The Equidistribution of Lattice Shapes of Rings of Integers of Cubic, Quartic, and Quintic Number Fields: An Artist's Rendering
- Author: Piper H
- Publisher: Birkhäuser Basel
- Publication date: 2016
- ISBN: 978-3-319-76531-0

= The Equidistribution of Lattice Shapes of Rings of Integers of Cubic, Quartic, and Quintic Number Fields =

Mathematics book by Piper Harron

The Equidistribution of Lattice Shapes of Rings of Integers of Cubic, Quartic, and Quintic Number Fields: An Artist's Rendering is a mathematics book by Piper Harron (also known as Piper H and Piper Harris), based on her Princeton University doctoral thesis of the same title. It has been described as "feminist", "unique", "honest", "generous", and "refreshing".

==Thesis and reception==
Harron was advised by Fields Medalist Manjul Bhargava, and her thesis deals with the properties of number fields, specifically the shape of their rings of integers. Harron and Bhargava showed that, viewed as a lattice in real vector space, the ring of integers of a random number field does not have any special symmetries. Rather than simply presenting the proof, Harron intended for the thesis and book to explain both the mathematics and the process (and struggle) that was required to reach this result.

The writing is accessible and informal, and the book features sections targeting three different audiences: laypeople, people with general mathematical knowledge, and experts in number theory.
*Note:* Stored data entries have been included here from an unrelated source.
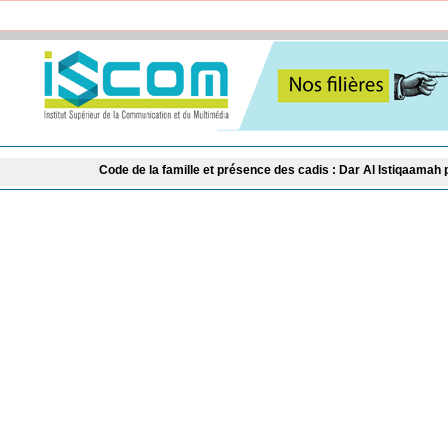
Code de la famille et présence des cadis : Dar Al Istiqaamah plaide pour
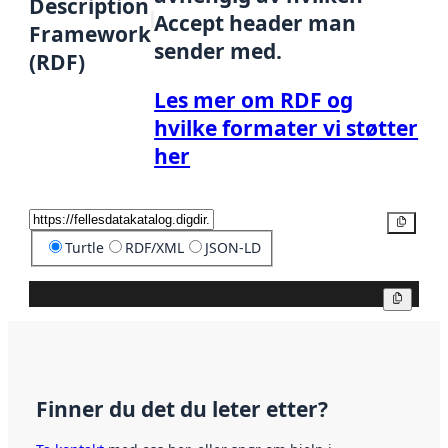
Description
Accept header man
Framework
sender med.
(RDF)
Les mer om RDF og
hvilke formater vi støtter
her
Kopier
Turtle
RDF/XML
JSON-LD
Kopier
Finner du det du leter etter?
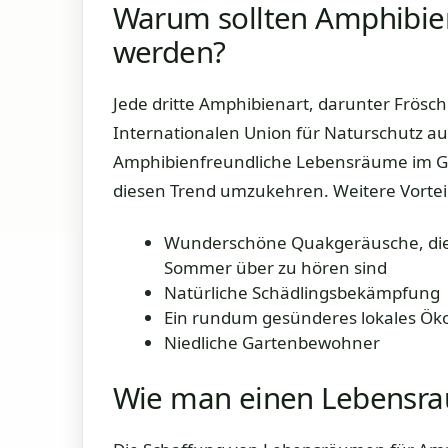
Warum sollten Amphibie
werden?
Jede dritte Amphibienart, darunter Frösch
Internationalen Union für Naturschutz au
Amphibienfreundliche Lebensräume im Gart
diesen Trend umzukehren. Weitere Vortei
Wunderschöne Quakgeräusche, die
Sommer über zu hören sind
Natürliche Schädlingsbekämpfung
Ein rundum gesünderes lokales Ök
Niedliche Gartenbewohner
Wie man einen Lebensra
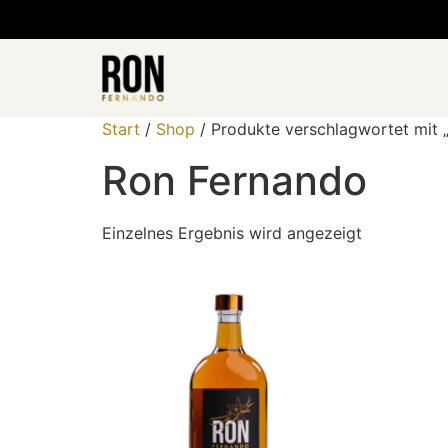
Start
/
Shop
/ Produkte verschlagwortet mit 
Ron Fernando
Einzelnes Ergebnis wird angezeigt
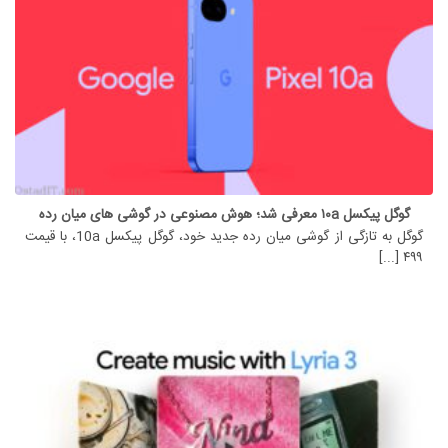
گوگل پیکسل ۱۰a معرفی شد؛ هوش مصنوعی در گوشی های میان رده
گوگل به تازگی از گوشی میان رده جدید خود، گوگل پیکسل 10a، با قیمت
۴۹۹ [...]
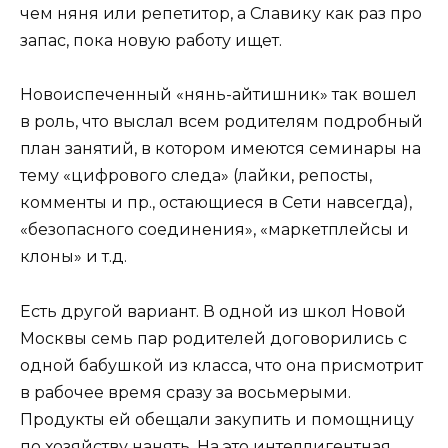
чем няня или репетитор, а Славику как раз про
запас, пока новую работу ищет.
Новоиспеченный «нянь-айтишник» так вошел
в роль, что выслал всем родителям подробный
план занятий, в котором имеются семинары на
тему «цифрового следа» (лайки, репосты,
комменты и пр., остающиеся в Сети навсегда),
«безопасного соединения», «маркетплейсы и
клоны» и т.д.
Есть другой вариант. В одной из школ Новой
Москвы семь пар родителей договорились с
одной бабушкой из класса, что она присмотрит
в рабочее время сразу за восьмерыми.
Продукты ей обещали закупить и помощницу
по хозяйству нанять. На это интеллигентная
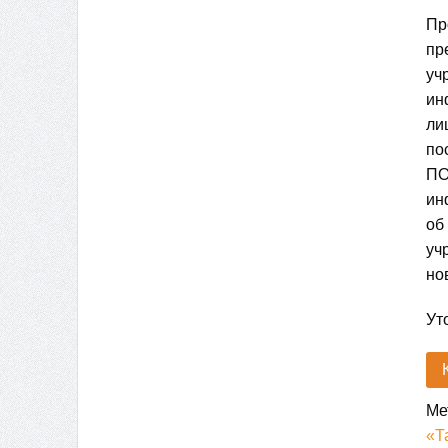
Пр
пр
уч
ин
ли
по
ПО
ин
об
уч
но
Ут
Ме
«Т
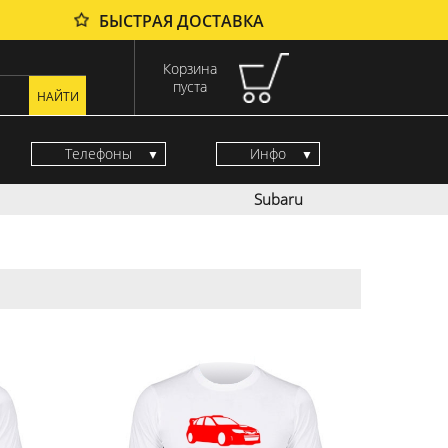
БЫСТРАЯ ДОСТАВКА
Корзина
пуста
Телефоны
Инфо
Subaru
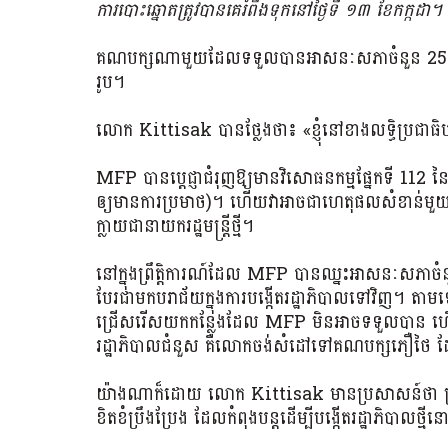
ការ​បោះឆ្នោត​ត្រូវ​បាន​គេ​រំពឹង​ទុក​នៅ​ថ្ងៃ​ទី ១៣ ខែ​កក្កដា។
គណបក្សណាមួយដែលទទួលបានអាសនៈសភាចំនួន 25 អា
រូប។
លោក Kittisak បាន​ថ្លែង​ថា​៖ «​ខ្ញុំ​នៅ​ខាង​លទ្ធិប្រជាធិ
MFP បានប្តេជ្ញាជំរុញឱ្យមានវិសោធនកម្មផ្នែកទី 112 នៃក្រម
ឲ្យ​មាន​ការ​ប្រមាថ)។ ហើយវាអាចជាហេតុផល​សំខាន់មួយ ​ដែល
ក្លាយ​ជា​នាយក​រដ្ឋមន្ត្រីថ្មី។
នៅក្នុងព្រឹត្តិការណ៍ដែល MFP បានឈ្នះអាសនៈសភាចំន
បែរជាមកបរាជ័យក្នុងការបង្កើតរដ្ឋាភិបាលទៅវិញ។ 
ជ្រើសរើសយកកន្លែងដែល MFP មិនអាចទទួលបាន ហើយយ
រដ្ឋាភិបាល​ជំនួស​ គឺលោកចង់សំដៅ​ទៅ​គណបក្ស​ភឿថៃ ​
យ៉ាងណាក៏ដោយ លោក Kittisak មានប្រសាសន៍ថា ព្រឹទ
ខិតខំប្រឹងប្រែង ដែលកំពុងបន្តដើម្បីបង្កើតរដ្ឋាភិបាលថ្មី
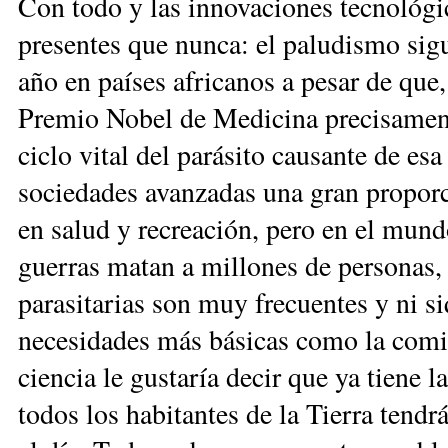
Con todo y las innovaciones tecnológic
presentes que nunca: el paludismo sig
año en países africanos a pesar de que
Premio Nobel de Medicina precisament
ciclo vital del parásito causante de es
sociedades avanzadas una gran proporc
en salud y recreación, pero en el mun
guerras matan a millones de personas,
parasitarias son muy frecuentes y ni si
necesidades más básicas como la comid
ciencia le gustaría decir que ya tiene 
todos los habitantes de la Tierra tendr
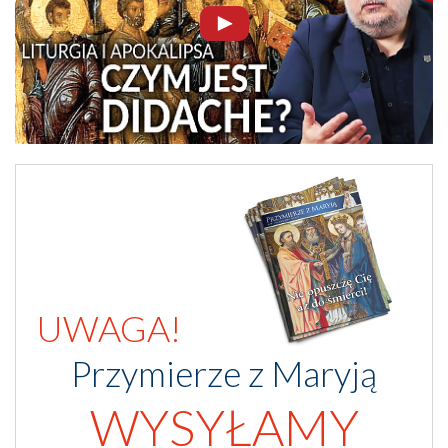
UWAGA!
Przymierze z Maryją
WYSYŁAMY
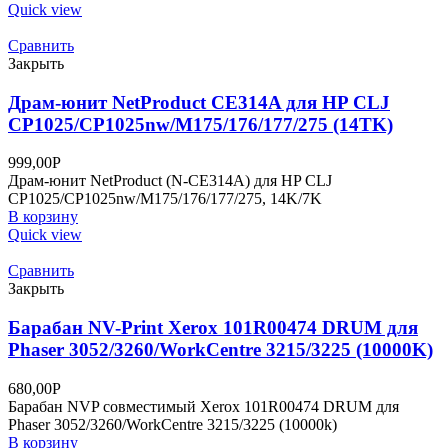
Quick view
Сравнить
Закрыть
Драм-юнит NetProduct CE314A для HP CLJ
CP1025/CP1025nw/M175/176/177/275 (14TK)
999,00
Р
Драм-юнит NetProduct (N-CE314A) для HP CLJ
CP1025/CP1025nw/M175/176/177/275, 14K/7K
В корзину
Quick view
Сравнить
Закрыть
Барабан NV-Print Xerox 101R00474 DRUM для
Phaser 3052/3260/WorkCentre 3215/3225 (10000K)
680,00
Р
Барабан NVP совместимый Xerox 101R00474 DRUM для
Phaser 3052/3260/WorkCentre 3215/3225 (10000k)
В корзину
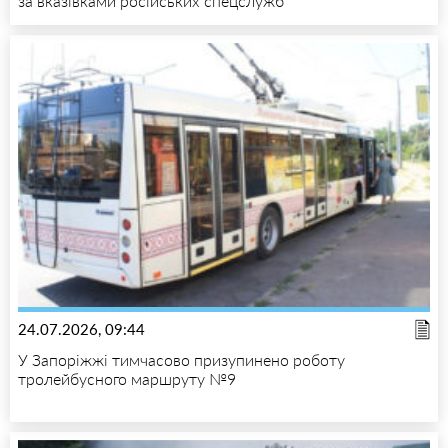
за вказівками російських спецслужб
24.07.2026, 09:44
У Запоріжжі тимчасово призупинено роботу
тролейбусного маршруту №9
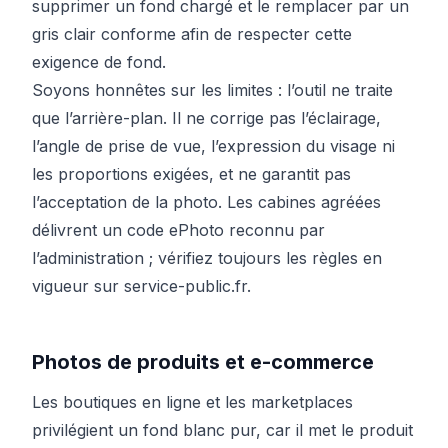
supprimer un fond chargé et le remplacer par un
gris clair conforme afin de respecter cette
exigence de fond.
Soyons honnêtes sur les limites : l’outil ne traite
que l’arrière-plan. Il ne corrige pas l’éclairage,
l’angle de prise de vue, l’expression du visage ni
les proportions exigées, et ne garantit pas
l’acceptation de la photo. Les cabines agréées
délivrent un code ePhoto reconnu par
l’administration ; vérifiez toujours les règles en
vigueur sur service-public.fr.
Photos de produits et e-commerce
Les boutiques en ligne et les marketplaces
privilégient un fond blanc pur, car il met le produit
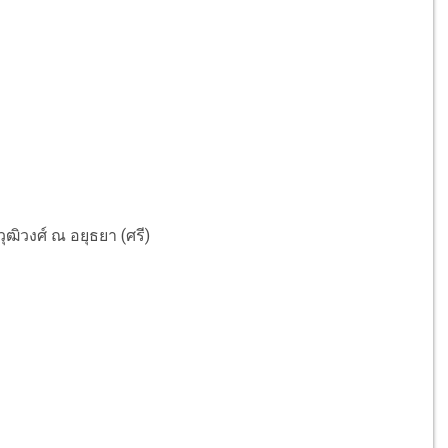
วุฒิวงศ์ ณ อยุธยา (ศรี)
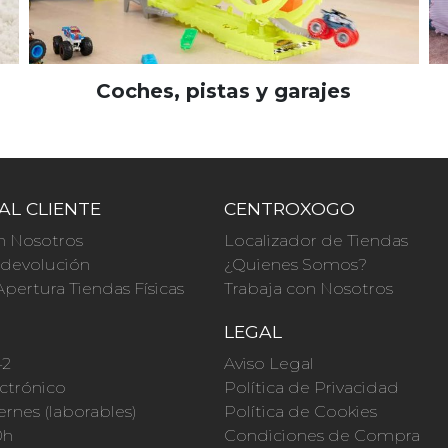
Coches, pistas y garajes
AL CLIENTE
CENTROXOGO
n Nosotros
Localizador de Tiendas
a devolución
¿Quienes Somos?
Apertura Tiendas Físicas
Trabaja con Nosotros
O
LEGAL
42
Aviso Legal
ctrónico
Política de Privacidad
ernes (laborables)
Política de Cookies
0h
Condiciones de Compra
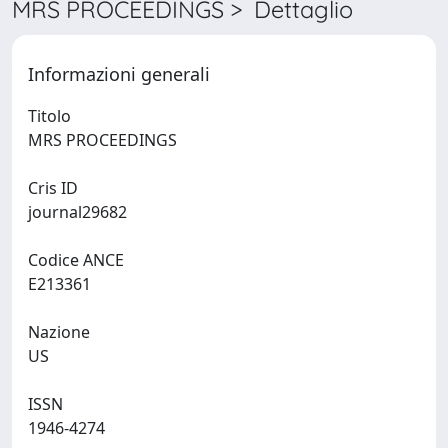
MRS PROCEEDINGS > Dettaglio
Informazioni generali
Titolo
MRS PROCEEDINGS
Cris ID
journal29682
Codice ANCE
E213361
Nazione
US
ISSN
1946-4274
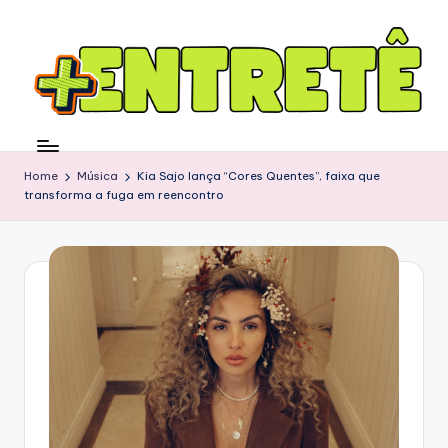
Home
Música
Kia Sajo lança “Cores Quentes”, faixa que
transforma a fuga em reencontro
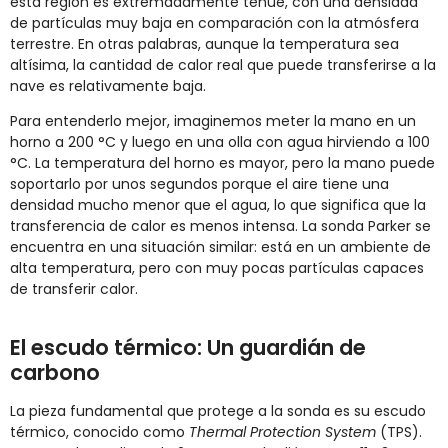
esta región es extremadamente tenue, con una densidad
de partículas muy baja en comparación con la atmósfera
terrestre. En otras palabras, aunque la temperatura sea
altísima, la cantidad de calor real que puede transferirse a la
nave es relativamente baja.
Para entenderlo mejor, imaginemos meter la mano en un
horno a 200 °C y luego en una olla con agua hirviendo a 100
°C. La temperatura del horno es mayor, pero la mano puede
soportarlo por unos segundos porque el aire tiene una
densidad mucho menor que el agua, lo que significa que la
transferencia de calor es menos intensa. La sonda Parker se
encuentra en una situación similar: está en un ambiente de
alta temperatura, pero con muy pocas partículas capaces
de transferir calor.
El escudo térmico: Un guardián de
carbono
La pieza fundamental que protege a la sonda es su escudo
térmico, conocido como
Thermal Protection System
(TPS).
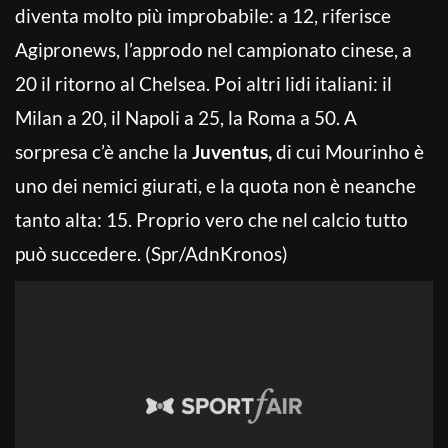
diventa molto più improbabile: a 12, riferisce
Agipronews, l’approdo nel campionato cinese, a
20 il ritorno al Chelsea. Poi altri lidi italiani: il
Milan a 20, il Napoli a 25, la Roma a 50. A
sorpresa c’è anche la
Juventus,
di cui Mourinho è
uno dei nemici giurati, e la quota non è neanche
tanto alta: 15. Proprio vero che nel calcio tutto
può succedere. (Spr/AdnKronos)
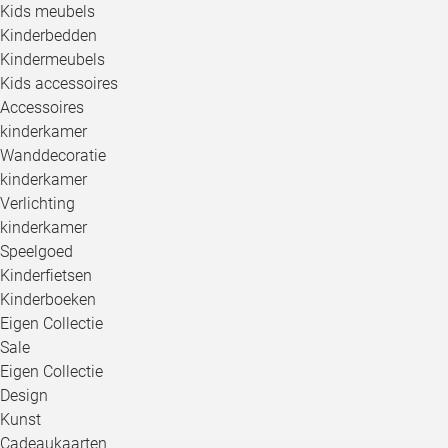
Kids meubels
Kinderbedden
Kindermeubels
Kids accessoires
Accessoires
kinderkamer
Wanddecoratie
kinderkamer
Verlichting
kinderkamer
Speelgoed
Kinderfietsen
Kinderboeken
Eigen Collectie
Sale
Eigen Collectie
Design
Kunst
Cadeaukaarten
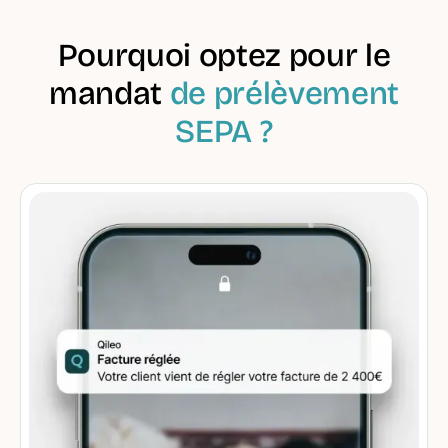
Pourquoi optez pour le
mandat
de prélèvement
SEPA ?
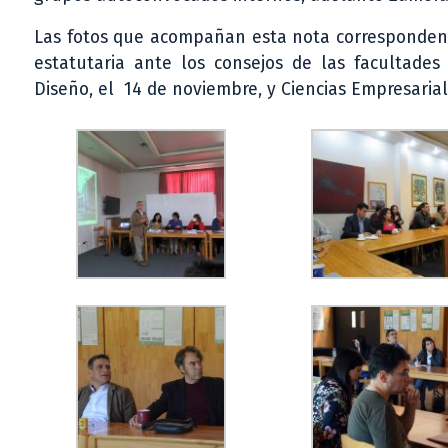
Las fotos que acompañan esta nota corresponden a
estatutaria ante los consejos de las facultades 
Diseño, el 14 de noviembre, y Ciencias Empresariale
Harron intentionally departs from the typical academic format as she is writing for a community of mathematicians who "do not feel that they are encouraged to be themselves". Unusually for a mathematics thesis, Harron intersperses her rigorous analysis and proofs with cartoons, poetry, pop-culture references, and humorous diagrams. Science writer Evelyn Lamb, in Scientific American, expresses admiration for Harron for explaining the process behind the mathematics in a way that is accessible to non-mathematicians, especially "because as a woman of color, she could pay a higher price for doing it." Mathematician Philip Ording calls her approach to communicating mathematical abstractions "generous".

Her thesis went viral in late 2015, especially within the mathematical community, in part because of the prologue which begins by stating that "respected research math is dominated by men of a certain attitude". Harron had left academia for several years, later saying that she found the atmosphere oppressive and herself miserable and verging on failure. She returned determined that, even if she did not do math the "right way", she "could still contribute to the community". Her prologue states that the community lacks diversity and discourages diversity of thought. "It is not my place to make the system comfortable with itself", she concludes.

A concise proof was published in Compositio Mathematica in 2016.